Folha - De onde vem o melhor cacau do mundo, hoje?
Vancayseele -
O maior produtor é a Costa do Marfim, e vem de lá um dos melhores cacaus. Mas tudo é uma questão de gosto. As sementes de Java são muito boas, bem como as do Brasil. Cada país é um pouco especializado num tipo de semente e de cultivo. Os produtores mundiais utilizam todas essas sementes para fazer um sabor próprio, uma marca. Quando se come um chocolate Callebaut, ou Lindt, eles são diferentes porque o modo de produção é diverso, e as sementes, as misturas, a torrefação também.

Folha - Fora a Bélgica e a Suíça, quais são os outros países que produzem bons chocolates?
Vancayseele -
A França tem um chocolate muito bom.

Folha - Os melhores produtores ainda trabalham artesanalmente?
Vancayseele -
Não. Na Bélgica, ao menos, não existe mais a produção manual. Naturalmente, os cursos são manuais. E as experimentações também: os testes são feitos numa escala pequena até se equilibrar a receita, quando então partimos para a grande produção. Algumas companhias podem fazer referências à fabricação artesanal, mas só para efeito publicitário. Faz tempo que isso morreu.

Folha - Quais são os bons chocolates feitos em escala industrial?
Vancayseele -
Neuhaus e Godiva são os belgas mais conhecidos.

Folha - Quais os principais inimigos do chocolate?
Vancayseele -
Antes de tudo, a umidade. É preciso evitá-la totalmente. O chocolate é um produto muito sensível, e o ar e a luz, mesmo a luz artificial, perturbam o seu gosto. A temperatura variável é também prejudicial.
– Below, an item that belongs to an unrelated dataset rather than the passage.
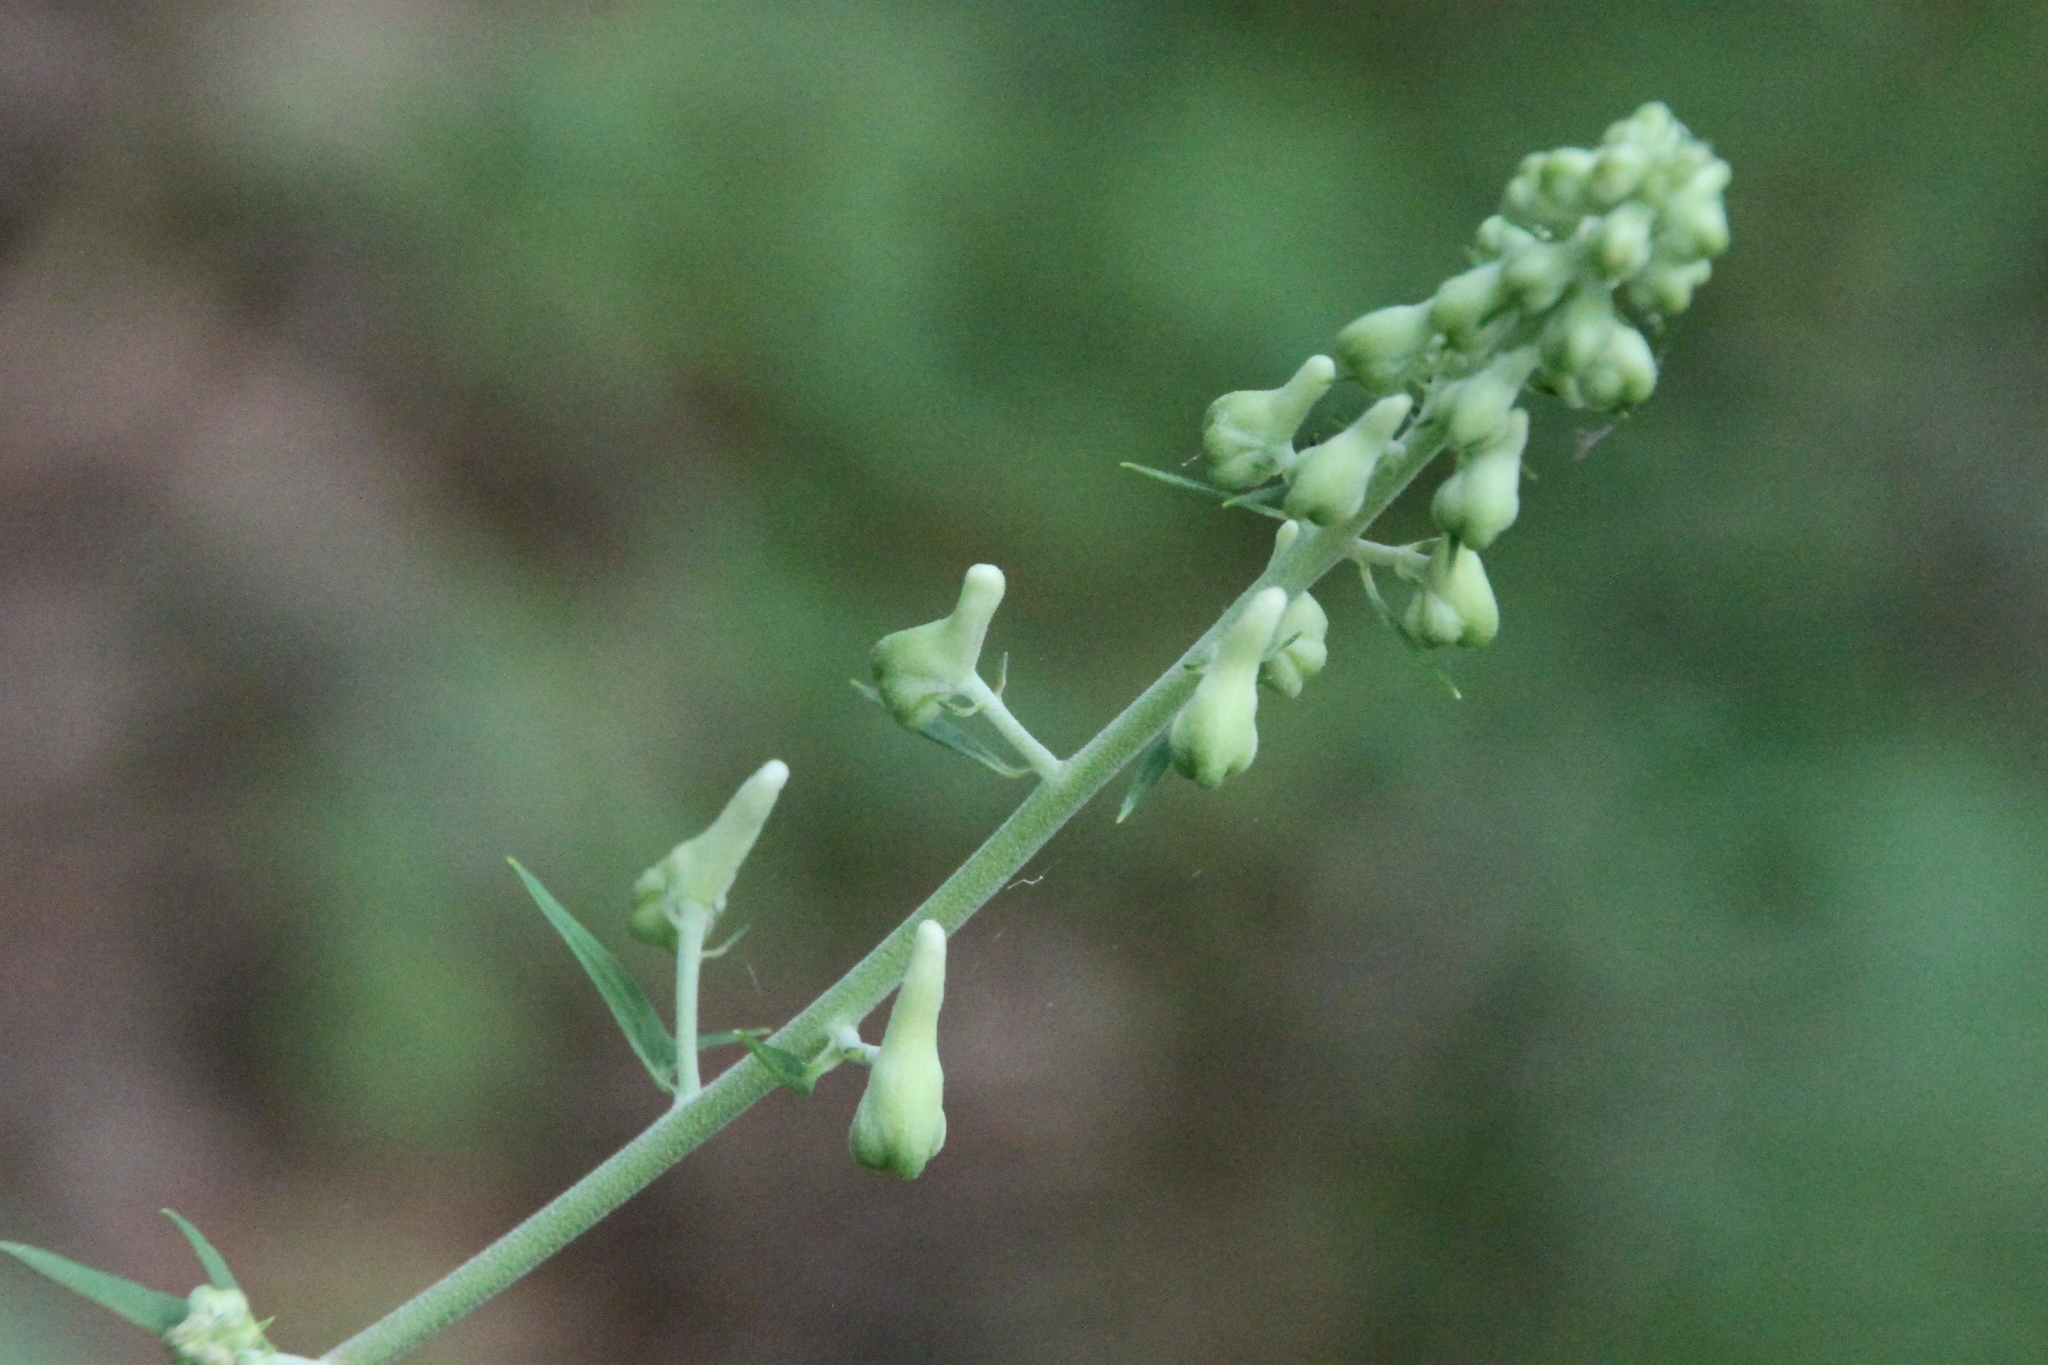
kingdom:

Folha - Como se deve guardar o chocolate?
Vancayseele -
É preciso evitar a umidade, a luz, as variações de temperatura. O melhor lugar para conservar o chocolate é um lugar seco, numa caixa de metal, sem odor. Evite totalmente caixas de madeira, que podem contaminar com bactérias, e também as caixas de papelão, pois o chocolate vai absorver o gosto de papel. Também não se deve colocar o chocolate na geladeira, pois ele vai absorver a umidade. Se for preciso guardá-lo na geladeira, que esta seja com controle de umidade ou seja seca. Se vamos degustar um chocolate, ele não deve ir diretamente da geladeira à boca. Ele deve estar na temperatura ambiente, porque é quando o gosto se libera.

Folha - Que bebidas acompanham bem o chocolate?
Vancayseele -
Geralmente, os vinhos doces de boa qualidade, como o Porto. Um Porto com um pedaço de chocolate, sobretudo de origem seleta (de um só tipo de semente, sem mistura), é realmente uma boa degustação.

Folha - O que acha da utilização de chocolate em pratos salgados?
Vancayseele -
Pode dar certo, se não houver exageros. Se vamos introduzir chocolate num prato salgado, é preciso saber primeiro que chocolate será utilizado. Devemos partir do chocolate para buscar a combinação com os pratos salgados, e não o contrário.

Folha - O sr. já experimentou bombons com pimenta?
Vancayseele -
Sim. Eu, particularmente, não gosto dos ingredientes muito fortes. Mas a receita pode funcionar, se a pimenta for bem dosada e, no final, o gosto do chocolate se sobrepuser. É preciso decidir se queremos degustar o chocolate ou comer pimenta.